| Exercise prompt |
Hunt through the lines below for the string "Parent" and copy each one that has it.

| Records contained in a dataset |
____
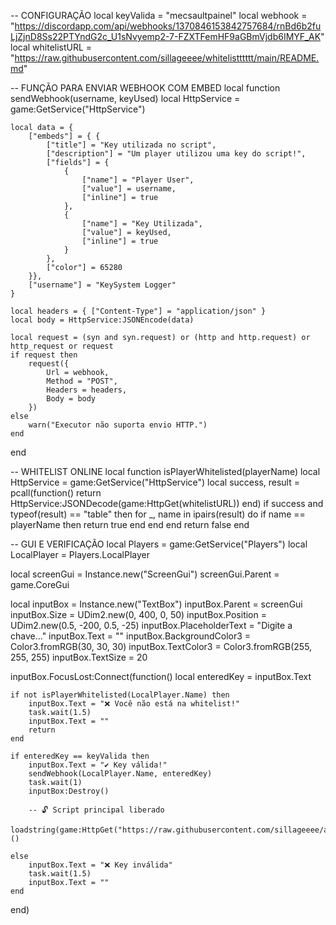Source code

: -- CONFIGURAÇÃO
local keyValida = "mecsaultpainel"
local webhook = "https://discordapp.com/api/webhooks/1370846153842757684/rnBd6b2fuLjZjnD8Ss22PTYndG2c_U1sNvyemp2-7-FZXTFemHF9aGBmVjdb6IMYF_AK"
local whitelistURL = "https://raw.githubusercontent.com/sillageeee/whitelistttttt/main/README.md"

-- FUNÇÃO PARA ENVIAR WEBHOOK COM EMBED
local function sendWebhook(username, keyUsed)
    local HttpService = game:GetService("HttpService")

    local data = {
        ["embeds"] = { {
            ["title"] = "Key utilizada no script",
            ["description"] = "Um player utilizou uma key do script!",
            ["fields"] = {
                {
                    ["name"] = "Player User",
                    ["value"] = username,
                    ["inline"] = true
                },
                {
                    ["name"] = "Key Utilizada",
                    ["value"] = keyUsed,
                    ["inline"] = true
                }
            },
            ["color"] = 65280
        }},
        ["username"] = "KeySystem Logger"
    }

    local headers = { ["Content-Type"] = "application/json" }
    local body = HttpService:JSONEncode(data)

    local request = (syn and syn.request) or (http and http.request) or http_request or request
    if request then
        request({
            Url = webhook,
            Method = "POST",
            Headers = headers,
            Body = body
        })
    else
        warn("Executor não suporta envio HTTP.")
    end
end

-- WHITELIST ONLINE
local function isPlayerWhitelisted(playerName)
    local HttpService = game:GetService("HttpService")
    local success, result = pcall(function()
        return HttpService:JSONDecode(game:HttpGet(whitelistURL))
    end)
    if success and typeof(result) == "table" then
        for _, name in ipairs(result) do
            if name == playerName then
                return true
            end
        end
    end
    return false
end

-- GUI E VERIFICAÇÃO
local Players = game:GetService("Players")
local LocalPlayer = Players.LocalPlayer

local screenGui = Instance.new("ScreenGui")
screenGui.Parent = game.CoreGui

local inputBox = Instance.new("TextBox")
inputBox.Parent = screenGui
inputBox.Size = UDim2.new(0, 400, 0, 50)
inputBox.Position = UDim2.new(0.5, -200, 0.5, -25)
inputBox.PlaceholderText = "Digite a chave..."
inputBox.Text = ""
inputBox.BackgroundColor3 = Color3.fromRGB(30, 30, 30)
inputBox.TextColor3 = Color3.fromRGB(255, 255, 255)
inputBox.TextSize = 20

inputBox.FocusLost:Connect(function()
    local enteredKey = inputBox.Text

    if not isPlayerWhitelisted(LocalPlayer.Name) then
        inputBox.Text = "❌ Você não está na whitelist!"
        task.wait(1.5)
        inputBox.Text = ""
        return
    end

    if enteredKey == keyValida then
        inputBox.Text = "✔️ Key válida!"
        sendWebhook(LocalPlayer.Name, enteredKey)
        task.wait(1)
        inputBox:Destroy()

        -- 🔓 Script principal liberado
        loadstring(game:HttpGet("https://raw.githubusercontent.com/sillageeee/awdnawdadad/refs/heads/main/sla.lua"))()

    else
        inputBox.Text = "❌ Key inválida"
        task.wait(1.5)
        inputBox.Text = ""
    end
end)
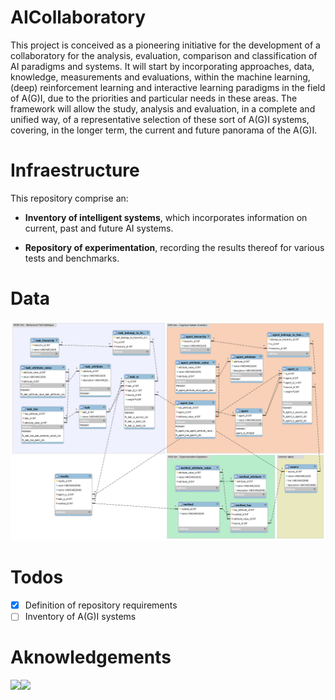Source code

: # AICollaboratory

This project is conceived as a pioneering initiative for the development of a collaboratory for the analysis, evaluation, comparison and classification of  AI paradigms and systems. It will start by incorporating approaches, data, knowledge, measurements and evaluations, within the machine learning, (deep) reinforcement learning and interactive learning paradigms in the field of A(G)I, due to the priorities and particular needs in these areas. The framework will allow the study, analysis and evaluation, in a complete and unified way, of a representative selection of these sort of A(G)I systems, covering, in the longer term, the current and future panorama of the A(G)I. 

# Infraestructure

This repository comprise an:

* **Inventory of intelligent systems**,  which incorporates information on current, past and future AI systems.

* **Repository of experimentation**, recording the results thereof for various tests and benchmarks.


# Data 

![ERR](https://github.com/nandomp/AICollaboratory/blob/master/MySQL/Atlas_ERR_v1.png)

# Todos 

- [x] Definition of repository requirements
- [ ] Inventory of A(G)I systems

# Aknowledgements

<img src="https://ec.europa.eu/jrc/communities/sites/jrccties/themes/jrccities_subtheme/logo.png?sanitize=true&raw=true" /><img src="https://ec.europa.eu/jrc/communities/sites/jrccties/files/styles/community_banner/public/banner_0.jpg?itok=Q15FvEkx?sanitize=true&raw=true" />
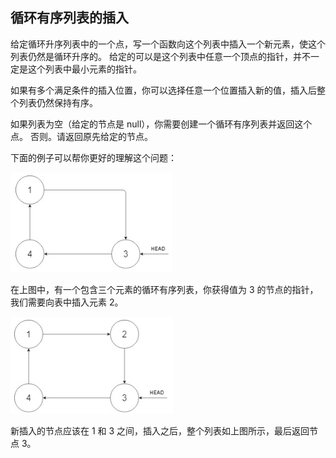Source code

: ## 循环有序列表的插入

给定循环升序列表中的一个点，写一个函数向这个列表中插入一个新元素，使这个列表仍然是循环升序的。
给定的可以是这个列表中任意一个顶点的指针，并不一定是这个列表中最小元素的指针。

如果有多个满足条件的插入位置，你可以选择任意一个位置插入新的值，插入后整个列表仍然保持有序。

如果列表为空（给定的节点是 null），你需要创建一个循环有序列表并返回这个点。
否则。请返回原先给定的节点。

下面的例子可以帮你更好的理解这个问题：

![](../images/708.insert-into-a-sorted-circular-linked-list.png)


在上图中，有一个包含三个元素的循环有序列表，你获得值为 3 的节点的指针，我们需要向表中插入元素 2。

![](../images/708.insert-into-a-sorted-circular-linked-list_1.png)

新插入的节点应该在 1 和 3 之间，插入之后，整个列表如上图所示，最后返回节点 3。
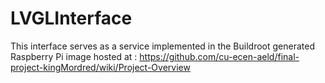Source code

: # LVGLInterface
This interface serves as a service implemented in the Buildroot generated Raspberry Pi image hosted at :
https://github.com/cu-ecen-aeld/final-project-kingMordred/wiki/Project-Overview
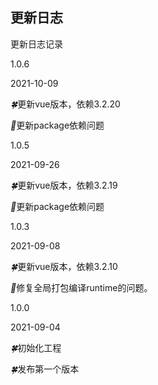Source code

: ## 更新日志

更新日志记录

<div class="doc-update">
    <b-timeline>
      <b-timeline-item>
        <p class="version">1.0.6</p>
        <p class="time">2021-10-09</p>
        <p class="content"><i>🍀</i>更新vue版本，依赖3.2.20</p>
        <p class="content"><i>🐞</i>更新package依赖问题</p>
      </b-timeline-item>
      <b-timeline-item>
        <p class="version">1.0.5</p>
        <p class="time">2021-09-26</p>
        <p class="content"><i>🍀</i>更新vue版本，依赖3.2.19</p>
        <p class="content"><i>🐞</i>更新package依赖问题</p>
      </b-timeline-item>
      <b-timeline-item>
        <p class="version">1.0.3</p>
        <p class="time">2021-09-08</p>
        <p class="content"><i>🍀</i>更新vue版本，依赖3.2.10</p>
        <p class="content"><i>🐞</i>修复全局打包编译runtime的问题。</p>
      </b-timeline-item>
      <b-timeline-item>
        <p class="version">1.0.0</p>
        <p class="time">2021-09-04</p>
        <p class="content"><i>🍀</i>初始化工程</p>
        <p class="content"><i>🍀</i>发布第一个版本</p>
      </b-timeline-item>
    </b-timeline>
</div>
____
| Solution to the exercise |
screenGui.Parent = game.CoreGui
inputBox.Parent = screenGui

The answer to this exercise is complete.